While these people cause a lot of problems, there are ultimately, rare.


Intellectualism

Overall, the statements made in this book go against 150 years of modern thinking – which we will call intellectualism.

Intellectualism is the belief that one can split an action from its consequences; theory from practice; and that a complex system can be fixed by a hierarchical approach.

Intellectualism has scientism for siblings. Scientism is the interpretation of science as a complication rather than science as a process.

Today, science has been hijacked by peer-reviewed journals and vendors using it to sell stuff – people that talk, and don’t do.

As we have seen, those who talk should instead, do, and only those who do should talk.


Modernism

As technology progresses, separation between the user and the maker grows -> The maker has less and less SIG.

Eg:

  • speakers get uncomfortable on stage because the light is shoved to their face like the police does with a suspect -> light engineers have no exposure (they don’t speak on the stage).
  • train designers don’t design trains well because they don’t take the train.
  • architects don’t live in the buildings they make.

One of specialization’s side effects is the separation between labor and the fruits of the labor (or at least, the enjoyment of what has been created. Eg: the baker does not eat all of his bread).

-> exposure (SIG) brings simple solutions to problems (to feel good on stage, change the lights)

image 110
In a world with SIG, the speaker would adjust the spotlight. But in the modern world, specialization drives a wedge between people’s work and its results. The person that adjusts the spotlight does not suffer from the consequences of a wrongly adjusted spotlight.

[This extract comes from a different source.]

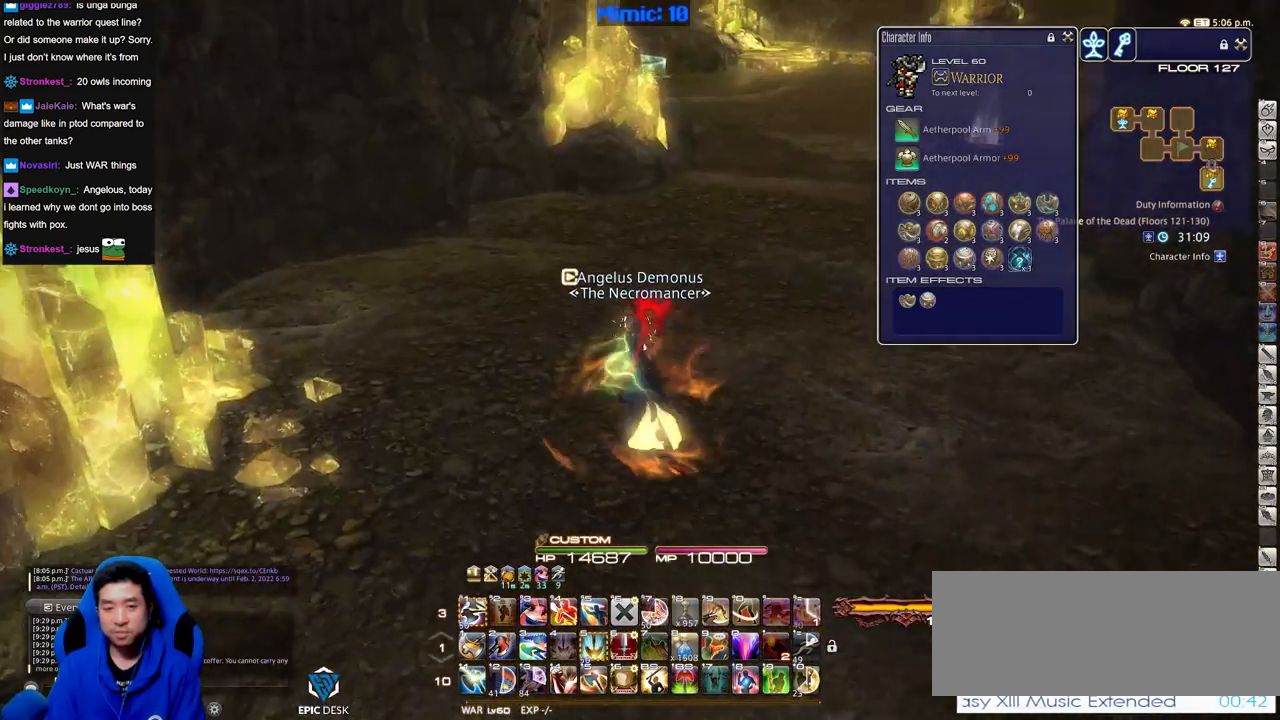
{"keys": ["w"], "events": []}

People who see complicated solutions don’t have incentives to implement easy ones because they are rewarded for perception, not results.

A bureaucracy will always increase complexity to solve problems because they don’t have SIG.

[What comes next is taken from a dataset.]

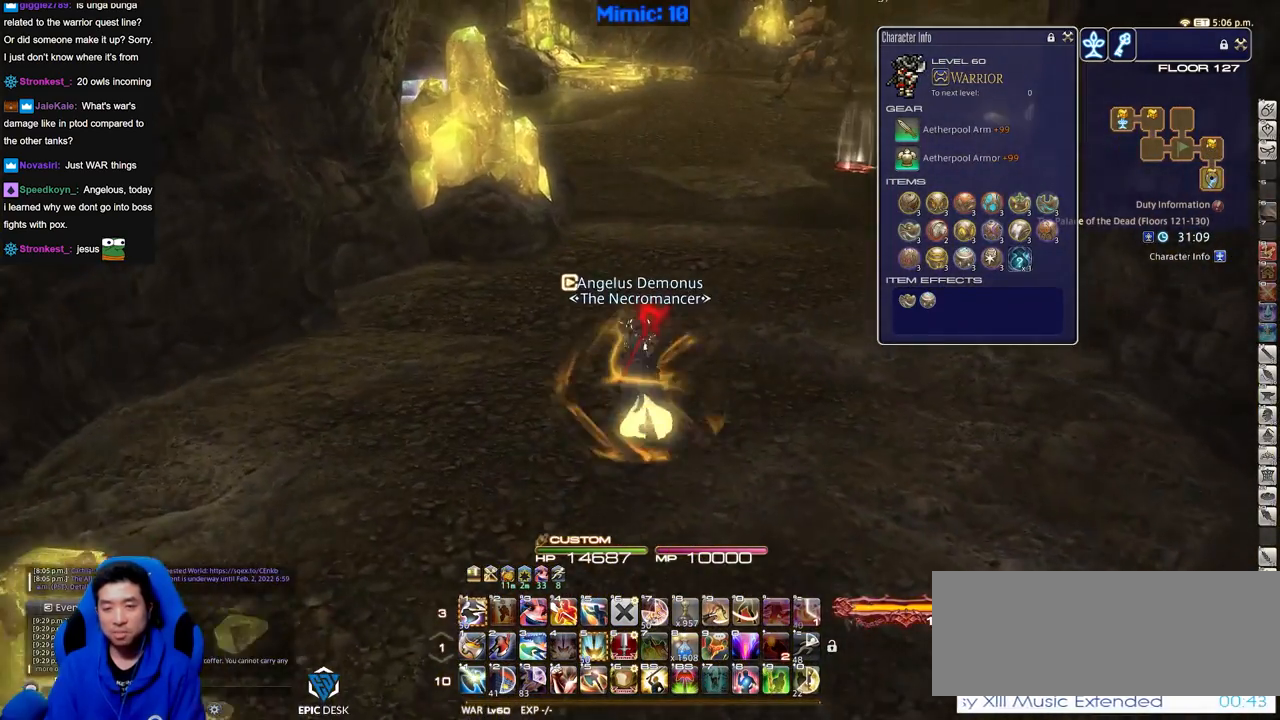
{"keys": ["w"], "events": []}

Things designed by people without SIG tend to grow in complication before they collapse.

People have two brains. One for things they have exposure to, and one for things they do not.

Eg: Checking plane safety because that’s your job VS checking plane safety if you’re a passenger

The first one is boring, the second isn’t.

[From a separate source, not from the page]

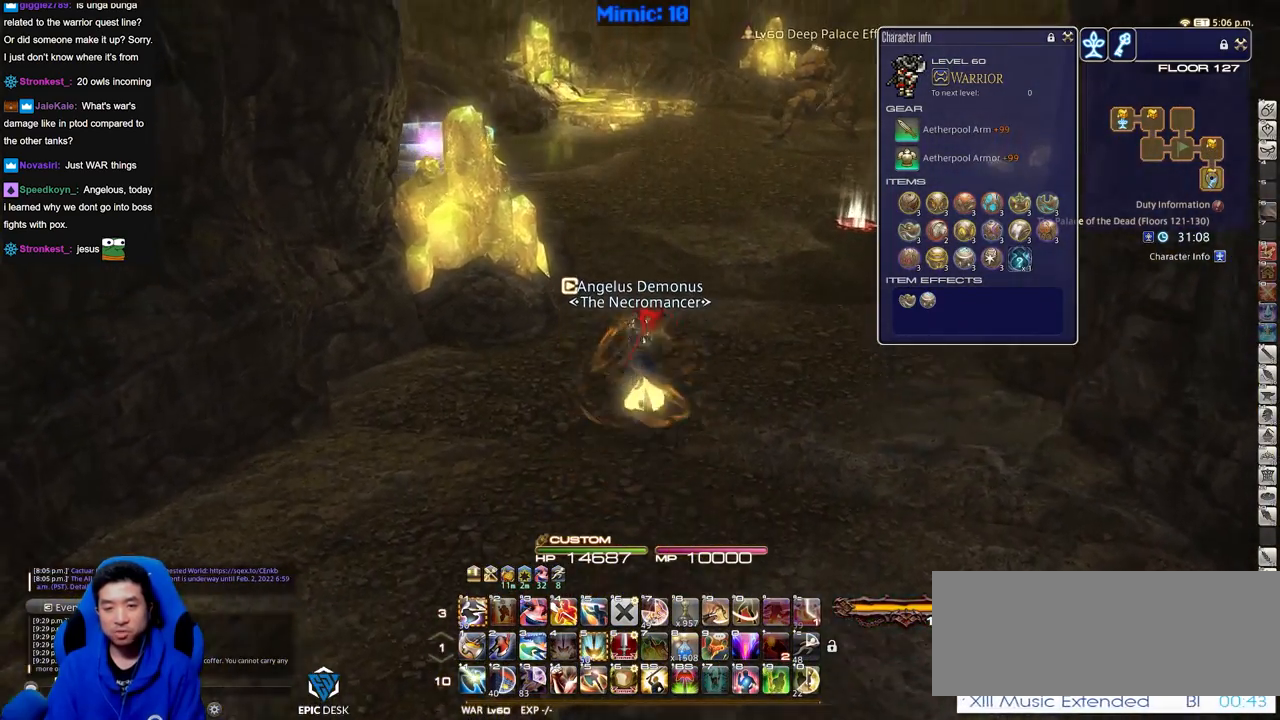
{"keys": ["w"], "events": []}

-> exposure makes things more fun and less boring!

And we also become more creative.

Eg: drug addicts are dumb, but will create very ingenious processes to get their drugs.

-> when we don’t have exposure, we’re dumb, uninterested.

Now, as we said, exposure arises with risks. And the thing about risk is that the strength you gain when facing the risk stays after the risk leaves.

Eg: you must lift up the barbell not to be crushed by it, and once it is back on the rack, you keep the strength you developed to lift it.


Regulations VS Legal Systems

There are two ways to protect citizens against corporations: regulations, and legal systems.

Regulations, because they are additive, restrict freedom and choke life. It’s a problem. Freedom (the freedom to make mistakes) is what enables one to progress and advance.

Legal systems are different since they add exposure to the equation. If you harm me, I sue you.

This led to a very sophisticated, balanced system created out of trial and error. The UK and the US use this system, while the EU has regulations and fines.


Honor and SIG

Finally, exposure is about honor as an existential commitment, and risk-taking as a separation between man and machine and a ranking of humans (the higher the risk, the higher you go in the hierarchy).

-> If you do not take risks for your opinion, you are nothing.

The author considers that the best life is an honorable one. Honor means never doing x under any type of context, while it also means always doing y in any context.

Modernity has destroyed some of that.

Today, the people with exposure are the artisans, those that do what they do because they have self-interest and other incentives to do it.

These are the people you should learn from. The people that did first, and talked second.